ТЕКСТ ДЛЯ ЧТЕНИЯ>
Трёхкопеечных экономий ты грехом тогда не считал, «зайца» вёз тринадцатый номер, укоризненно скрежетал, и врывались не по ранжиру, продираясь в проём дверной, безбилетные пассажиры, подстрекаемые страной. А когда наконец стихали вопли ржавого колеса, воздух ласковый колыхали соловьиные голоса. Из колоды судьбы наброски, завлекая, метал Ростов. Край жилья – переулок Днепровский, дальше – рощи. Сады. Простор. Беспредельная мнилась даль там, где наглел исполинский лопух, обведённые ветхим асфальтом, тополя не скупились на пух. Город юности мягко стелет, после – валит на «се ля ви», то ли в Индию улетели, то ли вымерли соловьи. Всем ли басням нужны морали, если сдвинулся край земли… Рельсы старые разобрали, рощи исподволь извели. Где бродил до утра с гитарой, как поганки взросли этажи… Всё ещё образуется, старый, не беда, что тебе не дожить. Снизойдёт благодать даровая на приблуду другого, потом… Здесь когда-то ходили трамваи, скрежеща на изгибе крутом.

 

Настоящее все чаще принимает образ небоскреба, поглотителя меры. Человек в городе своего детства становится ему несоразмерным, слишком малой силой. Ему начинает казаться, что в лице высоких каменных домов его окружают Иваны, родства не помнящие, не хранящие в файлах памяти городского прошлого. Так настоящее и будущее становятся плоскостью, за спиной у которой обрыв, а на краю обрыва, постепенно сползая вниз, отчаянно рубит свои строки-ступени наш лирический герой.

 

В небо не хочется,

в землю не верится...

Время без отчества

без толку вертится…

(Эллионора Леончик)

 

К слову, отчество у нашего времени советское; от него проще отказаться, чем тащить в новую квартиру на тридцать каком-то этаже. Время наследников ещё не пришло.

Есть такая околопсихологическая игра: «Кто я в этой картинке?» Ведь на изображении любого времени обязательно должен быть собирательный образ поэта. Попробуем собрать.

 

В этой блудливой толпе нет ничего твоего,

В этом тексте ты вроде ляпсуса-опечатки.

Но почему-то затянут в шумное торжество

Нерасчлененной массы, пустопорожней клетчатки.

 

Сделаешь робкий шаг лестницей без перил

И, отстранив попутно конферансье-шалопая,

«Ну и так далее», – скажешь, как Хлебников говорил,

Речь свою обрывая и в темноту отступая...

(Леонид Григорьян)

КОРОТКОЕ ЗАДАНИЕ>
Какой номер, судя по тексту для чтения, вёз «зайца»? Материал здесь никакой роли не играет.

ПРЕДОСТАВЛЕННЫЙ МАТЕРИАЛ>
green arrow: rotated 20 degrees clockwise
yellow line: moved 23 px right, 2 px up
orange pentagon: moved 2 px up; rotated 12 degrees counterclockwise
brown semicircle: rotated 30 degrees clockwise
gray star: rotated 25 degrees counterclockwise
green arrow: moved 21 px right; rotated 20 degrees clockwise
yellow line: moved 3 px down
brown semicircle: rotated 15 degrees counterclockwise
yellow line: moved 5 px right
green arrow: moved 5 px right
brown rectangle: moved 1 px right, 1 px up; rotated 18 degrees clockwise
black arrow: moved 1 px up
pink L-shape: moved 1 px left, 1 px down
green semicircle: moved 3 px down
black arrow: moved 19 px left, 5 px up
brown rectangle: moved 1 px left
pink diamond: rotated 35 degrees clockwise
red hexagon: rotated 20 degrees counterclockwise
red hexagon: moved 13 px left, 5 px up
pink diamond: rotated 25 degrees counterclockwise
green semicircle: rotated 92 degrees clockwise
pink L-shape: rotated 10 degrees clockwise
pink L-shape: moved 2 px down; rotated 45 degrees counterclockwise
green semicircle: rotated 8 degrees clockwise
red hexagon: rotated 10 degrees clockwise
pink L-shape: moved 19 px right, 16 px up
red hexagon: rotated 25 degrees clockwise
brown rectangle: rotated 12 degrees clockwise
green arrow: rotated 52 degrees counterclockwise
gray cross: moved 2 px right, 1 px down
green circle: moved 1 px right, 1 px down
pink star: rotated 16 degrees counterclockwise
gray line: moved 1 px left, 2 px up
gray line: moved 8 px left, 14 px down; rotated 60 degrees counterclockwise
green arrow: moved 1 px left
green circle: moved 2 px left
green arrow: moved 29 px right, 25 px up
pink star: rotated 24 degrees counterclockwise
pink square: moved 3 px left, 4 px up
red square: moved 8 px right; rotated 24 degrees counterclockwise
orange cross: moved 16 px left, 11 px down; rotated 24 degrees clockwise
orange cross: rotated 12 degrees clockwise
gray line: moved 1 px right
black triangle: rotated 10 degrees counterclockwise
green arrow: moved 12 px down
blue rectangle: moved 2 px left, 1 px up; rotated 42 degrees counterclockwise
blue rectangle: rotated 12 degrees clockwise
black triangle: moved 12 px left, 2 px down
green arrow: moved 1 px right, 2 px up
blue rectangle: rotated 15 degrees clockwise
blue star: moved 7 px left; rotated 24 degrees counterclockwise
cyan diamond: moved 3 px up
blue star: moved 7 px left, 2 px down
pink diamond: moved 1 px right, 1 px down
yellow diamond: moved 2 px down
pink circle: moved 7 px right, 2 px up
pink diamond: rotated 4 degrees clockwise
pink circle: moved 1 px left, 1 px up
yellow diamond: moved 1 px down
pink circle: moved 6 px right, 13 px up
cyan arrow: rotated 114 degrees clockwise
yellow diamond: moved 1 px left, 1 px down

ОЖИДАЕМЫЙ ОТВЕТ>
Тринадцатый номер.